Document passage:

Your comment explains why the policy wasn't firing when my respond handler throws - I'll try the middleware you suggested, and also try a policy with Subsribe/Publish.
Shouldn't the policy still execute for broker-level exceptions during the Request though (e.g. broker has gone down)? Or is there some other way to hook into such events?
I looked through the code in RespondInvokationMiddleware
and since it didn't override any of the underlying methods in HandlerInvokationMiddleware
I've updated the code so that it uses the default middleware (that the Polly plugin enhances).
I'm running a few difference RabbitMQ instances on my local machine using this docker compose file. Not sure if it fits you, but I find it very convenient to have different clusters with different settings etc.
As for your question, yes: the Polly policy should trigger for core concepts such as queue bind, publish etc. These policy keys are perhaps helpful to get a sense on what parts of the system that is executed under Polly.
I'm still stuggling a bit with this :(
If I instantiate an IBusClient
when the broker is down, a BrokerUnreachableException
is thrown in ChannelFactory
- but it bubbles up to the call to RequestAsync
without touching the Polly policy.
The BrokenUnreachableException
is thrown before the TransientChannelMiddleware
executes, as IChannelFactory
is a ctor parameter of TransientChannelMiddleware
- is there a way to handle broker connection retries? Should ConnectToBroker()
perhaps be called by consuming middleware, instead of in the ChannelFactory
ctor as it is today?

Task directions: Condense the paragraph of the Polly retry discussion above that begins "If I instantiate an IBusClient" into a short bulleted list, keeping its main facts.

Available data:
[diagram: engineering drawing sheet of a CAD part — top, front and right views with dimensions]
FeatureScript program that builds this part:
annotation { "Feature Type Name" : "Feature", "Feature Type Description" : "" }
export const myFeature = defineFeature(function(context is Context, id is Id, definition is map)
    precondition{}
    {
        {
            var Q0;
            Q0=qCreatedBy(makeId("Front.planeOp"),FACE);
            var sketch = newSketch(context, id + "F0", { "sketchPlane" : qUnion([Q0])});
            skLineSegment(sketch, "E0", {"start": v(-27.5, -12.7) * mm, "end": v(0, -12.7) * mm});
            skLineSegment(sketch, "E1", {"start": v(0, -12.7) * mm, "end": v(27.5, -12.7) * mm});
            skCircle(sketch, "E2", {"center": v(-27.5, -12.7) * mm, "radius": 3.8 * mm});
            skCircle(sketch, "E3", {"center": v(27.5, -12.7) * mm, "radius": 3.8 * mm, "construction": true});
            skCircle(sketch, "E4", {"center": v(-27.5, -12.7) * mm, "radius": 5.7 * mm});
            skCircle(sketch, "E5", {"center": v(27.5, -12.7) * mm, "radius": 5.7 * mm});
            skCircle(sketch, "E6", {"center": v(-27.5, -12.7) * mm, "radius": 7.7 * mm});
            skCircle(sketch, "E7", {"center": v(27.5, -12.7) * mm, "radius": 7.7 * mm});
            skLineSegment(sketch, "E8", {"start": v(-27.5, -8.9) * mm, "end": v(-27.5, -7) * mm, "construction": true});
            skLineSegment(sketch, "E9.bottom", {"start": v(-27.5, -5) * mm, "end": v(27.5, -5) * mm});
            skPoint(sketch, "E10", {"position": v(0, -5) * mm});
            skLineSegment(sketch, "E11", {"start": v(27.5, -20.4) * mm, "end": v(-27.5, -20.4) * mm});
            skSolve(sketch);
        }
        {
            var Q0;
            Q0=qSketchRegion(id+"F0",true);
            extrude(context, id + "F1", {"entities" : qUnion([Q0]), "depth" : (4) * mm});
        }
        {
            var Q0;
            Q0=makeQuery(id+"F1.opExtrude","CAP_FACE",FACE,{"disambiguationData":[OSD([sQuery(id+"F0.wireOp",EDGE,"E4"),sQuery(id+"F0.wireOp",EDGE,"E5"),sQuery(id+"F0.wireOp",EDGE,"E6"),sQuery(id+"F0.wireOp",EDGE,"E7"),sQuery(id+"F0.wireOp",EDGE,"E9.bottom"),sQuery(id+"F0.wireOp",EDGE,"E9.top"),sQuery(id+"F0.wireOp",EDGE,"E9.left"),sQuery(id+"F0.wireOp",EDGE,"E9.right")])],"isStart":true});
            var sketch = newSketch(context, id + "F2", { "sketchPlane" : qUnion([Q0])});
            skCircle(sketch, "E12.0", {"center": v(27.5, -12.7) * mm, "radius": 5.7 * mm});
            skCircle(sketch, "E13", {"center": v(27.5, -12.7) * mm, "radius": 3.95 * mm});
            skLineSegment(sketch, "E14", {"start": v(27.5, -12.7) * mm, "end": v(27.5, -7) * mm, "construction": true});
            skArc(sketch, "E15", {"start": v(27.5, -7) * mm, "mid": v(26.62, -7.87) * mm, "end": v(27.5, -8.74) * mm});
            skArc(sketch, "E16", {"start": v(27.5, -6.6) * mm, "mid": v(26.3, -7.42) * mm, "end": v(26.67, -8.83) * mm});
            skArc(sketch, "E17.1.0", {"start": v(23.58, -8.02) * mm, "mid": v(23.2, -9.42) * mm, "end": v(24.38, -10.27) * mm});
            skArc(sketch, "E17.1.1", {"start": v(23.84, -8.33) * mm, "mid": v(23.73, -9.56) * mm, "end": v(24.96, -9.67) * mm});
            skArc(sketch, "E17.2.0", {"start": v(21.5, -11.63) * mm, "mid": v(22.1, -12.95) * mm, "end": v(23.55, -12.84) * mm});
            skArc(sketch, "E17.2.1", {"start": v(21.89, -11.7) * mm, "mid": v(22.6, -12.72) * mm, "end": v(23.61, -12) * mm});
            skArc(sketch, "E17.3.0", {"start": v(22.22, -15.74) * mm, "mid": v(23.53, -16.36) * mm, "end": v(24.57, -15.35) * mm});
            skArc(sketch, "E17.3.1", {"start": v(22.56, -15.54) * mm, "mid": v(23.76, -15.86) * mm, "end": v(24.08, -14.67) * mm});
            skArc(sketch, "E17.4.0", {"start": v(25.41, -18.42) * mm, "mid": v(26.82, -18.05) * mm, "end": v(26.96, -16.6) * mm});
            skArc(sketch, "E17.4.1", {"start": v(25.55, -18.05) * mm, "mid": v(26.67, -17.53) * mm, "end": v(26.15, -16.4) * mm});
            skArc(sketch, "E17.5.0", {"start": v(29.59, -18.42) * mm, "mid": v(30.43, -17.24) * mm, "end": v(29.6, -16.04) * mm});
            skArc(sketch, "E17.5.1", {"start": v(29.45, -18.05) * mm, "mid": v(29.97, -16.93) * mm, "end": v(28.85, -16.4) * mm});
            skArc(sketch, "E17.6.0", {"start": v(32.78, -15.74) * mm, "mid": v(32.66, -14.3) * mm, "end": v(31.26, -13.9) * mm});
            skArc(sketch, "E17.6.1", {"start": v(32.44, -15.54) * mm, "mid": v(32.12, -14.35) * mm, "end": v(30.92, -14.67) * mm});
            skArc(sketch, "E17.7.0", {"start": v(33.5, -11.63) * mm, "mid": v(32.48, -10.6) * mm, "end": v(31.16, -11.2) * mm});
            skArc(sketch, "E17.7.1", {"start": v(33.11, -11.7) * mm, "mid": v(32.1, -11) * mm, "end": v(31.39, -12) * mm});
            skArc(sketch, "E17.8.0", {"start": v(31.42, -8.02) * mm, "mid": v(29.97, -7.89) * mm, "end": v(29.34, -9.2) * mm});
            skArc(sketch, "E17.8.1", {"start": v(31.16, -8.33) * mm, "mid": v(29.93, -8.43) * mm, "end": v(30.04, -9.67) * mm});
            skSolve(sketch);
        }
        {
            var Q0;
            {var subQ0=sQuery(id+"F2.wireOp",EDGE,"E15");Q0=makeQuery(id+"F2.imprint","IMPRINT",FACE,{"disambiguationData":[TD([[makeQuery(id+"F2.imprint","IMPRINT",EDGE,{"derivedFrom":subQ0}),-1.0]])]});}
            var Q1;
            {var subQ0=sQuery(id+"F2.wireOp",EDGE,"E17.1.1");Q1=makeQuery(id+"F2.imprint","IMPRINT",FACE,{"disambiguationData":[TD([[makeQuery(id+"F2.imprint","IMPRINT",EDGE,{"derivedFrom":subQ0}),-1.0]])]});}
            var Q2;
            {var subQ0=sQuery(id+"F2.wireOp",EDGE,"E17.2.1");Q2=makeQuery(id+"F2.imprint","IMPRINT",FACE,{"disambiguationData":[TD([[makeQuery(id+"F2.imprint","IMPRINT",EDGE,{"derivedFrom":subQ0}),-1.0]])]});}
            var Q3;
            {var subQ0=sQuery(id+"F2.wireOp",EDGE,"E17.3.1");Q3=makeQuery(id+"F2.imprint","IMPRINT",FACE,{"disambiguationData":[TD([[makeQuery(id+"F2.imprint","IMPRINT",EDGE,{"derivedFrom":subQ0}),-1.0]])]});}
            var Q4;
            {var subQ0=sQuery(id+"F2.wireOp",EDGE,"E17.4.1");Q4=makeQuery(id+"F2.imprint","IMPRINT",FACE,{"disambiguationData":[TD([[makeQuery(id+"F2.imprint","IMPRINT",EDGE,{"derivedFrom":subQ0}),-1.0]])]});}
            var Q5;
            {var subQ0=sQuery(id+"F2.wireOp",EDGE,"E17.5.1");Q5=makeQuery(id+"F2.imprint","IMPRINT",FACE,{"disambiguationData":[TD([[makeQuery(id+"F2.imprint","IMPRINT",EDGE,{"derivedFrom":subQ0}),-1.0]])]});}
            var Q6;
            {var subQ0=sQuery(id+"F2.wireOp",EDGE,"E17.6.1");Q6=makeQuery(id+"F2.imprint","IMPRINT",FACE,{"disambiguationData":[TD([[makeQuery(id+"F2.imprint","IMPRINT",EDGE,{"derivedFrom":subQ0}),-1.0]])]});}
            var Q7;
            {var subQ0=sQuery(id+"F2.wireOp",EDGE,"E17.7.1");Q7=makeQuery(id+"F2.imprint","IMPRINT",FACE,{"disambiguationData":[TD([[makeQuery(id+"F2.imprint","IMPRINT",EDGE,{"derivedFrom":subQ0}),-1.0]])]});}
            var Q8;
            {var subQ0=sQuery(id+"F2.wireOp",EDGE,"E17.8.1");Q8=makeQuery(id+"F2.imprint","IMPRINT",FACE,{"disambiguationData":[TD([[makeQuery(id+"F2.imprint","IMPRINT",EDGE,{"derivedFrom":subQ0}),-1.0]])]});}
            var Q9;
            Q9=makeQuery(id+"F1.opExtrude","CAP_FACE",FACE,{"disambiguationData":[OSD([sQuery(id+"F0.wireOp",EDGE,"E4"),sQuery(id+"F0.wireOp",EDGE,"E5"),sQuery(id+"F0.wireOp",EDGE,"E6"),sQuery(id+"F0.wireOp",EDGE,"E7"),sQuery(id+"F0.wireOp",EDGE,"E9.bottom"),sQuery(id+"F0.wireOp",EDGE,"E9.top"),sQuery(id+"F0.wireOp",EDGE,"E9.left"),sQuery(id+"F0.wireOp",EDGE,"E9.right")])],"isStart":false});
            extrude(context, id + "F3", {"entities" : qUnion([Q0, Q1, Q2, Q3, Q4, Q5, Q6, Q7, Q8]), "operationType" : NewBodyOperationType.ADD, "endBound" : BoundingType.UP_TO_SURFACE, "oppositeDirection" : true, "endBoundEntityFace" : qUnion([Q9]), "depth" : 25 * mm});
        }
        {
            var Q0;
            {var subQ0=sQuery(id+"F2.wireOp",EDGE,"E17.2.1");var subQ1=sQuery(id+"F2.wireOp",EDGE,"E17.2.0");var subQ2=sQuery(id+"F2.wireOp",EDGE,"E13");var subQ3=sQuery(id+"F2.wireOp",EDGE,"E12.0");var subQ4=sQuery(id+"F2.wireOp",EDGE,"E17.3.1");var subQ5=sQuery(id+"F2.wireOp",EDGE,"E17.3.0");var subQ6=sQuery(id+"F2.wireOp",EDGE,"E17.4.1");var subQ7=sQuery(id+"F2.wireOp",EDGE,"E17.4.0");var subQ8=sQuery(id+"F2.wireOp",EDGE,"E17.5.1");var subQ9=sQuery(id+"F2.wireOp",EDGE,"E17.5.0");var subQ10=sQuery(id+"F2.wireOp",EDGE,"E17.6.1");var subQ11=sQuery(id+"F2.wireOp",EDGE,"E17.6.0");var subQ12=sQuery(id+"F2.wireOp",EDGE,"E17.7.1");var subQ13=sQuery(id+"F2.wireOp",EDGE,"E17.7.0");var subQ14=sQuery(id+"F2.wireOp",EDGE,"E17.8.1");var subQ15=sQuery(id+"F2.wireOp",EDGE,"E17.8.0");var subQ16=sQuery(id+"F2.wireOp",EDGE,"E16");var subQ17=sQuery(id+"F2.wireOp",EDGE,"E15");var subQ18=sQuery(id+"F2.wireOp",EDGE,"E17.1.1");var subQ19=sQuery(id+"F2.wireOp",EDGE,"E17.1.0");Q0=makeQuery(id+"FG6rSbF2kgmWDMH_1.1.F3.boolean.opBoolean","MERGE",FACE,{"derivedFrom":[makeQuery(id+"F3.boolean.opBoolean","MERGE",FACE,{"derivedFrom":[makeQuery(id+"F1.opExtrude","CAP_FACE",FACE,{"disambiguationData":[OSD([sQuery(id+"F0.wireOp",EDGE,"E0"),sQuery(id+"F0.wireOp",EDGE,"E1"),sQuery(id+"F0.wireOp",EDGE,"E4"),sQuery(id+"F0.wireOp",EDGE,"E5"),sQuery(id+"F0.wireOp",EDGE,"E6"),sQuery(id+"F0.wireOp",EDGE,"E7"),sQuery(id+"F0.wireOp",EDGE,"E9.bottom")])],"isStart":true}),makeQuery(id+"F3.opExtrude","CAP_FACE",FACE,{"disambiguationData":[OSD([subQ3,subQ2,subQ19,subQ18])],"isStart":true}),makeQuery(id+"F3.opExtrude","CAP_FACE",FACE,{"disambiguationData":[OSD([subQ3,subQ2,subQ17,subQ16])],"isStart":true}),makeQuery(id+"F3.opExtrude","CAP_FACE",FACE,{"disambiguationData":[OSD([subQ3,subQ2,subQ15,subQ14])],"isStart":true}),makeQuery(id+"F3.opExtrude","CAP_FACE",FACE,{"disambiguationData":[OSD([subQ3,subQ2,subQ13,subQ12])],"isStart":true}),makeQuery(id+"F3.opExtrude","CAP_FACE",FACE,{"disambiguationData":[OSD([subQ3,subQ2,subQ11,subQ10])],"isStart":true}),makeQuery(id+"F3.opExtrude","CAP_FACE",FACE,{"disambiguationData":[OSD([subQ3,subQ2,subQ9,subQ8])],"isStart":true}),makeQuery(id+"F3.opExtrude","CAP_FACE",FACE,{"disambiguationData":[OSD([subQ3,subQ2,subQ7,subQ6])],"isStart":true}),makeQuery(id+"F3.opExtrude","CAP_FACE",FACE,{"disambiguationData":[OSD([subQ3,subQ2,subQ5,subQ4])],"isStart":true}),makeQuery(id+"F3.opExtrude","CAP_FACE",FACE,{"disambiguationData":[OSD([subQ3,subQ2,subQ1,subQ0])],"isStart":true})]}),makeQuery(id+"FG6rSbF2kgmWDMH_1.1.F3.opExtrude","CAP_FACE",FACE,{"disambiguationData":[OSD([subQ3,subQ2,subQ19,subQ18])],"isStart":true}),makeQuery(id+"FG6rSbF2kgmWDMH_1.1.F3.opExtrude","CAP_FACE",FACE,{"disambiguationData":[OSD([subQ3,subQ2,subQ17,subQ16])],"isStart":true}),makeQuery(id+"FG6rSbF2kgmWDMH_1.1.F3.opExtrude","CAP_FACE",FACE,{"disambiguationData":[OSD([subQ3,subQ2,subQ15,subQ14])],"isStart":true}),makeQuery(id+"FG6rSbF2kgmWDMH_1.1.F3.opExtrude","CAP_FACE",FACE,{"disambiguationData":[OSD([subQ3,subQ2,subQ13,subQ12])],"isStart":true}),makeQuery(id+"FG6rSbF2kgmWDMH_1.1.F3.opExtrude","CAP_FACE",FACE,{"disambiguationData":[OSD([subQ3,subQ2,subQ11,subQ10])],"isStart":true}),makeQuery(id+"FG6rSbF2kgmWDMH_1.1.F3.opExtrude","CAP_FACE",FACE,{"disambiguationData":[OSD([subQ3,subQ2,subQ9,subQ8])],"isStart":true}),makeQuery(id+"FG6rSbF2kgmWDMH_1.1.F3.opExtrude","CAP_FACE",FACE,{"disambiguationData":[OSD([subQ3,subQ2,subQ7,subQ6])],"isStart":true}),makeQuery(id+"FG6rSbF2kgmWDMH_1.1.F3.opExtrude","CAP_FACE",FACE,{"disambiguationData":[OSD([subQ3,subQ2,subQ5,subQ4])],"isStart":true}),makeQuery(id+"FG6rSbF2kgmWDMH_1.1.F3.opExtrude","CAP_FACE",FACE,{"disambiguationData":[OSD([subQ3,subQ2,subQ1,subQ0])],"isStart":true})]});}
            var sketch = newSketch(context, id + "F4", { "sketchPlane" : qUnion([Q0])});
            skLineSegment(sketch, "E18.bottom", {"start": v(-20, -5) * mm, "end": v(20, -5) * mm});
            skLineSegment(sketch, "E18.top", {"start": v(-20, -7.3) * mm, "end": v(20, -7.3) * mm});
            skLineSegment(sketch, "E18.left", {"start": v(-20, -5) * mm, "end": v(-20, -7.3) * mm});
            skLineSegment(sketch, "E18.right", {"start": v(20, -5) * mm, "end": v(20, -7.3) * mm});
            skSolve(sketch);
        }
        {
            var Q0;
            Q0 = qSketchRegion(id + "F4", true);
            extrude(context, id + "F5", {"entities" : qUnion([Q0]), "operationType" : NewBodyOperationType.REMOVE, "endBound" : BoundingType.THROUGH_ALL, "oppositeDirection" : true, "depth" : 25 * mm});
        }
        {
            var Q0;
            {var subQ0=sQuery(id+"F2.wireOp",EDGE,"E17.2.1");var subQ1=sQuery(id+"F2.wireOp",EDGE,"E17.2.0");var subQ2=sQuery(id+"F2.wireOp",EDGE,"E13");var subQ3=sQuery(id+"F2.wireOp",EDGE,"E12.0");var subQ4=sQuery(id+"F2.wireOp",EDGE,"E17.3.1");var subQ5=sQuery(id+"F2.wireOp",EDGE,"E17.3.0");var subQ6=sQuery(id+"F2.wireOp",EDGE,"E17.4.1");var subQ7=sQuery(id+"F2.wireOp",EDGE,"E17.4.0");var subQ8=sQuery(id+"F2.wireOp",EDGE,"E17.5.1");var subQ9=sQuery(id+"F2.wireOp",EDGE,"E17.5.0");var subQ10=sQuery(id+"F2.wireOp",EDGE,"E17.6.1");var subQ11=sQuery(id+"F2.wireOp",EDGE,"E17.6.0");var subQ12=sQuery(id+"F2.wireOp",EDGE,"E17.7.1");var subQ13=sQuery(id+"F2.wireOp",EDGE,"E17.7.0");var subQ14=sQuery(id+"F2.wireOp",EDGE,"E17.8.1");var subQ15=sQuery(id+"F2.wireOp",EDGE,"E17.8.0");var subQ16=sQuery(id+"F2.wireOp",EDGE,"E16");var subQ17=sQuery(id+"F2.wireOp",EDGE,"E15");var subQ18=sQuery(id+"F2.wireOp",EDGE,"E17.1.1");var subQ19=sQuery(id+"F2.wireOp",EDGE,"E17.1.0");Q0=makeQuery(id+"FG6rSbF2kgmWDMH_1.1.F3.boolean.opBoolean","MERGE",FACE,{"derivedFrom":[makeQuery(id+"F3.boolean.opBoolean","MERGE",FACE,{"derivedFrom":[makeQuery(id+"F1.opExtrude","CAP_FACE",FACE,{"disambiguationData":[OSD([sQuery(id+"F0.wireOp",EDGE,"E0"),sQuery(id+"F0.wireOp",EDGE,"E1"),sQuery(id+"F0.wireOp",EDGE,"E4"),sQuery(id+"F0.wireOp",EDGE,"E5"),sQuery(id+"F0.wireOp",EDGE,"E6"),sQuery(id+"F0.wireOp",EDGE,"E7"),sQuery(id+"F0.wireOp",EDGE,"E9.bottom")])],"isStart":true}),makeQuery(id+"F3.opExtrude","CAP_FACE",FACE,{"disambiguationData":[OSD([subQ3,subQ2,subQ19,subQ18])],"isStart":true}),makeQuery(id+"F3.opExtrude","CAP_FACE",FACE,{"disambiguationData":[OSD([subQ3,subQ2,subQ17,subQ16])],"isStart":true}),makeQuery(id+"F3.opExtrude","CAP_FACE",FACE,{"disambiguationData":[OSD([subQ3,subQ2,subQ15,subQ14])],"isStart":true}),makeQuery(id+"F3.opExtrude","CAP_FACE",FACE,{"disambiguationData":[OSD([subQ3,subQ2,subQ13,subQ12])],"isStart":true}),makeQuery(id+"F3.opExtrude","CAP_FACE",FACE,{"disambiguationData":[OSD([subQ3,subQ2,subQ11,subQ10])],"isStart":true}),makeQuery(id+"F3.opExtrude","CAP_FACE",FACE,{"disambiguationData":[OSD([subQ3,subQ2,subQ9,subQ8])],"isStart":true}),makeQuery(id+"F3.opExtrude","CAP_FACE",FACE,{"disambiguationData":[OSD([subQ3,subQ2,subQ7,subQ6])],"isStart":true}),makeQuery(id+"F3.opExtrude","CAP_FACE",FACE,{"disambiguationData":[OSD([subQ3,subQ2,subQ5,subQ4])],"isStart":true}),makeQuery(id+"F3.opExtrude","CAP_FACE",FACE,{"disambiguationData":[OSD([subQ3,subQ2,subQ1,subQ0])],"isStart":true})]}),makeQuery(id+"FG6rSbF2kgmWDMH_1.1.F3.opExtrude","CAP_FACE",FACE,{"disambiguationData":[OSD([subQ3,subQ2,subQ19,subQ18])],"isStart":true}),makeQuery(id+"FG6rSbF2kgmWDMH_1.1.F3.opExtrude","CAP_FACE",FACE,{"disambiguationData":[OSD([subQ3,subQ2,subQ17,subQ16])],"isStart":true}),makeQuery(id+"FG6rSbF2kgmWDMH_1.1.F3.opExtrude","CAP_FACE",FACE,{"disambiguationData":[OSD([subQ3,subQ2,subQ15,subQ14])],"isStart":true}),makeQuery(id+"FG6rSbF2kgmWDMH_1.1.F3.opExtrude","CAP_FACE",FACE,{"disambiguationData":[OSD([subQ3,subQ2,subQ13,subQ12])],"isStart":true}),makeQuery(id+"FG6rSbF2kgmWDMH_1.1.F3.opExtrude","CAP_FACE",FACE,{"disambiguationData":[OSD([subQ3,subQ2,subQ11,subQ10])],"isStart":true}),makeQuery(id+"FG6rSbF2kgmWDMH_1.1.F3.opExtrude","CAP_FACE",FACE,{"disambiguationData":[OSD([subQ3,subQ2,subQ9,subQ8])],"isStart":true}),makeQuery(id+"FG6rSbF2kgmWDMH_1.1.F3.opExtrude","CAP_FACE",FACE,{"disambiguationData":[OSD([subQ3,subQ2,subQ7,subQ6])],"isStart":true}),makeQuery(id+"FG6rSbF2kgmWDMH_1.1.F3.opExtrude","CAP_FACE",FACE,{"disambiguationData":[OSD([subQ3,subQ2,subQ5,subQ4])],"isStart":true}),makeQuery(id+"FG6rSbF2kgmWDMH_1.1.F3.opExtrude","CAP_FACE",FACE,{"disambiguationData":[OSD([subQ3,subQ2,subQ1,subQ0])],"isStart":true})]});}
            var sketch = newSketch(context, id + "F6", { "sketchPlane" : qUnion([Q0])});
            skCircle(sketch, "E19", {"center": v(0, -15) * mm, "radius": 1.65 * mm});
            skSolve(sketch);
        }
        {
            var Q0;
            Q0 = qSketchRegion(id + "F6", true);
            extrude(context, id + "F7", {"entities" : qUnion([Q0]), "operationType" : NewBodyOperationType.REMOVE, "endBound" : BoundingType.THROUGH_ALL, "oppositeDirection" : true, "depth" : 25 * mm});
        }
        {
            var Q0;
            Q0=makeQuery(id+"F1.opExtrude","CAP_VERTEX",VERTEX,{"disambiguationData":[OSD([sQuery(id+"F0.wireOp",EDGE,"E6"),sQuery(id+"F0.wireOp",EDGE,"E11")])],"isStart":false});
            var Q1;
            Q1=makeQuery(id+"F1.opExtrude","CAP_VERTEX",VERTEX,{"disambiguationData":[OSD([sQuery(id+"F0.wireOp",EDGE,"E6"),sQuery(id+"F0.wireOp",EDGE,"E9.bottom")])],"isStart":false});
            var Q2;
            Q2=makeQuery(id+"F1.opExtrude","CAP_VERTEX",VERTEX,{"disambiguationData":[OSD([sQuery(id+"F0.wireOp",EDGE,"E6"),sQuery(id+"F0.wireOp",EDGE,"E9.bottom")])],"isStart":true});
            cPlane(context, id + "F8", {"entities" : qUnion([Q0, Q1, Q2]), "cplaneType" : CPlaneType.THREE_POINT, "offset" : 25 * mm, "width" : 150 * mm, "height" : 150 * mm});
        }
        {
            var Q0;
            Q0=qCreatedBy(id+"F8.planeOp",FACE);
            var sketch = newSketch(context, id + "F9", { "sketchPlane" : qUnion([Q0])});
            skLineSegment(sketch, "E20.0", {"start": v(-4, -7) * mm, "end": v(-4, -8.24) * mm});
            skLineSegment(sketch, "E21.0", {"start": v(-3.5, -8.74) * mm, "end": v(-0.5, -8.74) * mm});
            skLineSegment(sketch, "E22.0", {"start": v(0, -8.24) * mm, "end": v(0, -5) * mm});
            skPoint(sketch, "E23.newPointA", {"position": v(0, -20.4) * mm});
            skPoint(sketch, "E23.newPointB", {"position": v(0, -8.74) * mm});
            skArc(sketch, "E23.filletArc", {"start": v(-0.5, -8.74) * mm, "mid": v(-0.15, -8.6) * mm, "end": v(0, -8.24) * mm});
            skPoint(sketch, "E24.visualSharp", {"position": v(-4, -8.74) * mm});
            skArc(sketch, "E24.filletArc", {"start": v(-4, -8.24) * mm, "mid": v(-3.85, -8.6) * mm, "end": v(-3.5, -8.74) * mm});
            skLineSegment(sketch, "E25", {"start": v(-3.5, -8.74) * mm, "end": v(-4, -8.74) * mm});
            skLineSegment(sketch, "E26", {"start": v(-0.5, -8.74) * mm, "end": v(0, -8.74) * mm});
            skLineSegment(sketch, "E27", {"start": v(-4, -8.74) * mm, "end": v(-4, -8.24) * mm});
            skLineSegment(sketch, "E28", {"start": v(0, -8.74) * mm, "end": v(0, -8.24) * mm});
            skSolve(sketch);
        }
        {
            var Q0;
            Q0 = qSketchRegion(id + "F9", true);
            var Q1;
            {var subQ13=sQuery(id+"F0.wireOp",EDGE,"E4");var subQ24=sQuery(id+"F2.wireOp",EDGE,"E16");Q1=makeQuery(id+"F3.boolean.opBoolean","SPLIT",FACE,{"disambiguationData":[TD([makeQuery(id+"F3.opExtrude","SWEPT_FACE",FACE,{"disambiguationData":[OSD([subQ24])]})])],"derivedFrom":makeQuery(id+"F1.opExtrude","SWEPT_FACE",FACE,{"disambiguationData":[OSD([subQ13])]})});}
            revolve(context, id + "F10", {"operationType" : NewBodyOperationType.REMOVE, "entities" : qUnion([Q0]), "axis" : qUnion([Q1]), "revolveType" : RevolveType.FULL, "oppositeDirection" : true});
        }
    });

Written answer:
- Instantiating an IBusClient while the broker is down throws a BrokerUnreachableException in ChannelFactory.
- The exception bubbles up to the RequestAsync call without touching the Polly policy.
- It is thrown before TransientChannelMiddleware executes, because IChannelFactory is a constructor parameter of TransientChannelMiddleware.
- Open questions: Is there a way to handle broker connection retries? Should consuming middleware call ConnectToBroker() instead of the ChannelFactory constructor, which calls it today?